Curator's Take
This groundbreaking research tackles a critical security challenge as quantum computing moves toward shared cloud infrastructure, introducing the novel concept of "covert quantum computing" where users can perform calculations without adversaries detecting their activity even when sharing the same quantum processor. The work cleverly adapts techniques from quantum game theory and reveals that current quantum computers may be more vulnerable to side-channel attacks than previously thought, with the researchers discovering unexpected long-range coupling effects that extend beyond the theoretically predicted boundary qubits. This has immediate practical implications for quantum cloud providers like IBM and IQM, as it exposes potential privacy vulnerabilities in multi-tenant quantum systems and provides a mathematical framework for understanding how much computational activity can remain hidden from co-located adversaries.

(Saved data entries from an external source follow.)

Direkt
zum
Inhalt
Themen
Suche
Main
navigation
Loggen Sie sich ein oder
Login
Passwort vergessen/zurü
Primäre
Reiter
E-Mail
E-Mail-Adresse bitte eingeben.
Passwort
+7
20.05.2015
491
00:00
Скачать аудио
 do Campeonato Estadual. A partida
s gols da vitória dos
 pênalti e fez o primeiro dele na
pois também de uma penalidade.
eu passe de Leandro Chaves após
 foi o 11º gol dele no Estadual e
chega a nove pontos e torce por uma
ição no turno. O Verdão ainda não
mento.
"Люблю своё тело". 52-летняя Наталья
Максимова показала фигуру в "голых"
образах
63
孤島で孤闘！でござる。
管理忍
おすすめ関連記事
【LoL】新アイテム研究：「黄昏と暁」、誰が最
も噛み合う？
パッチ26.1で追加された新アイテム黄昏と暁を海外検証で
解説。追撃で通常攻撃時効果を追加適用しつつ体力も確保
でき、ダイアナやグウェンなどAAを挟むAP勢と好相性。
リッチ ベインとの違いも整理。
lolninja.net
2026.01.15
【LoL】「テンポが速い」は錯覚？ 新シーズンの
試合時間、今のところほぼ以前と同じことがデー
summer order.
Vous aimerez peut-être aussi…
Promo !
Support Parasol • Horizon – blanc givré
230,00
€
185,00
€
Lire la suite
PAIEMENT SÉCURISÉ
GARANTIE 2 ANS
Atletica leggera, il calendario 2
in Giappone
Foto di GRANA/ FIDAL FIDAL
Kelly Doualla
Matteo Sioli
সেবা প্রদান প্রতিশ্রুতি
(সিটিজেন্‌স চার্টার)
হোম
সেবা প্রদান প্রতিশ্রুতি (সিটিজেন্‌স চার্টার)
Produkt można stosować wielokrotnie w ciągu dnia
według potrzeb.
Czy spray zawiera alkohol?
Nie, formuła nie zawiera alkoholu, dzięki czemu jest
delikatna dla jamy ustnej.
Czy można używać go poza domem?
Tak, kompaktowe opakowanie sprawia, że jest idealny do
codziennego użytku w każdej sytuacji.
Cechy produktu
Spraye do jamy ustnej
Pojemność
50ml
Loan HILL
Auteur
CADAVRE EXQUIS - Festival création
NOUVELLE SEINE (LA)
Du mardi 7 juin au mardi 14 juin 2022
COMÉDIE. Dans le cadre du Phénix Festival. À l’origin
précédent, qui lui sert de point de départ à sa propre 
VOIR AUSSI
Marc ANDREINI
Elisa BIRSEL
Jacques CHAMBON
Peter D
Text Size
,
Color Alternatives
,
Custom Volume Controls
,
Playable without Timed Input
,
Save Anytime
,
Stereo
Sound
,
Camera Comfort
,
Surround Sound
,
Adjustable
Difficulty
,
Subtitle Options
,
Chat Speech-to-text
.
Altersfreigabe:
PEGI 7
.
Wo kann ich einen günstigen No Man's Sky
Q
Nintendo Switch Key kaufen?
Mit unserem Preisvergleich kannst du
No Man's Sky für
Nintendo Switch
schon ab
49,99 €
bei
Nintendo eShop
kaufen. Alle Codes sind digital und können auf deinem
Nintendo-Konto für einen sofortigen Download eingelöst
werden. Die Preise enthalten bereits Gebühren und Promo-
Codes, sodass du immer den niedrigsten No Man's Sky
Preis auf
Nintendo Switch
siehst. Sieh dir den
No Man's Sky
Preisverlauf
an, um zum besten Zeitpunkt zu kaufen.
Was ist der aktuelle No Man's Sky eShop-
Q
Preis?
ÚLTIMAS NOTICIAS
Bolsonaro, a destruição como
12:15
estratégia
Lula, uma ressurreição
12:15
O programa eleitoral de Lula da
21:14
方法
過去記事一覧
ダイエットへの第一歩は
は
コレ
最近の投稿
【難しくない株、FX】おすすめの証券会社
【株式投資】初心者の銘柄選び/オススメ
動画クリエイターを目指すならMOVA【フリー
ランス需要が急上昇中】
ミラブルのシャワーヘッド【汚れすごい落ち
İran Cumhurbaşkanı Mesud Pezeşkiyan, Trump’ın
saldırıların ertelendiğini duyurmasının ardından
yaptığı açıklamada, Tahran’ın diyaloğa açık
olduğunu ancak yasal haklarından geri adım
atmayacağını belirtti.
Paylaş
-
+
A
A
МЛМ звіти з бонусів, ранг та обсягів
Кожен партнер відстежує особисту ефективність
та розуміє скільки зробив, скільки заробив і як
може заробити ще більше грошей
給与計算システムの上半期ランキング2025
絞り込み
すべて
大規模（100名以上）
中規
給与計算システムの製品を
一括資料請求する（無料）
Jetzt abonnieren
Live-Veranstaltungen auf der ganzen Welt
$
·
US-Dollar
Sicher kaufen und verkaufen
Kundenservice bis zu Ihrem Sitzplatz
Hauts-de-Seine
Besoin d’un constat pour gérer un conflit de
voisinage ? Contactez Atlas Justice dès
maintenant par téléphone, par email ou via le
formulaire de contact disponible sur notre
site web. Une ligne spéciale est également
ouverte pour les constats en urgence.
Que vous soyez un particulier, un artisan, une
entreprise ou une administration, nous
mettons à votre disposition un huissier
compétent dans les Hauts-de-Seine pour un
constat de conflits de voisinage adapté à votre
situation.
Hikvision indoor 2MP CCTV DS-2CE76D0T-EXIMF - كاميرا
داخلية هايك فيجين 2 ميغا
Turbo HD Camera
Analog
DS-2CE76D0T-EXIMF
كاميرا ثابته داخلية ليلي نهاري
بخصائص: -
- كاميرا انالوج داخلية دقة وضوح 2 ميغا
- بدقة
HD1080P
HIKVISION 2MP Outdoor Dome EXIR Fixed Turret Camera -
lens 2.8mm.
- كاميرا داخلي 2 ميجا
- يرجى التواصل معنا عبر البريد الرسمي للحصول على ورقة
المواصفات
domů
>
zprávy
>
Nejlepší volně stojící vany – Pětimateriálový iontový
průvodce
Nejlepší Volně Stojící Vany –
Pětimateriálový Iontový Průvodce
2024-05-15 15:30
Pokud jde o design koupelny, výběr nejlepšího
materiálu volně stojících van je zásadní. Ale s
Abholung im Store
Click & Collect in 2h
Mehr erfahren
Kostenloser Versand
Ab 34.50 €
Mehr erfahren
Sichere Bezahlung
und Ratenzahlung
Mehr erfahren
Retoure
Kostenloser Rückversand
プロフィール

As quantum computing transitions from isolated laboratory experiments to shared commercial platforms, this type of privacy-preserving research becomes essential for building trust in quantum cloud services.
— Mark Eatherly
Summary
As quantum computers become available through multi-tenant cloud platforms, ensuring privacy against adversaries sharing the same quantum processing unit becomes critical. We introduce and explore \emph{covert quantum computing}, a new concept that ensures an adversary with access to all other quantum computational units (QCUs) of a quantum computer cannot detect computation on the subset that they cannot access. Analogous to covert communication, we employ information theory. However, since here the adversary controls the systems used for detection, we require a richer framework for covertness analysis that accounts for the use of quantum memories and adaptive operations. Thus, we adopt the \emph{quantum-strategy} framework used in quantum game theory and memory channel discrimination. Current quantum computers use planar graph circuit layouts and typically assume nearest-neighbor crosstalk. We derive discrete isoperimetric inequalities to show that, for an $n$-qubit circuit under this model, only $\mathcal{O}(\sqrt{n})$ border qubits provide detection information to the adversary. We then explore this scaling law on IQM's 54-qubit \emph{Emerald} processor and IBM's 156-qubit \emph{ibm\_fez} machine employing the Heron 2 architecture. We implement Ramsey experiments on qubits not used in computation, and detect nearest-neighbor crosstalk, as expected. However, we also observe long-range coupling effects beyond the border qubits, revealing a side channel that the adversary can exploit. We hypothesize that this long-range crosstalk is induced by leakage from the drive and control lines. Beyond weakening covertness, it exposes co-tenants to both adversarial and unintended crosstalk and degrades circuits that span spatially distributed qubits, motivating further work on spatial isolation and crosstalk characterization.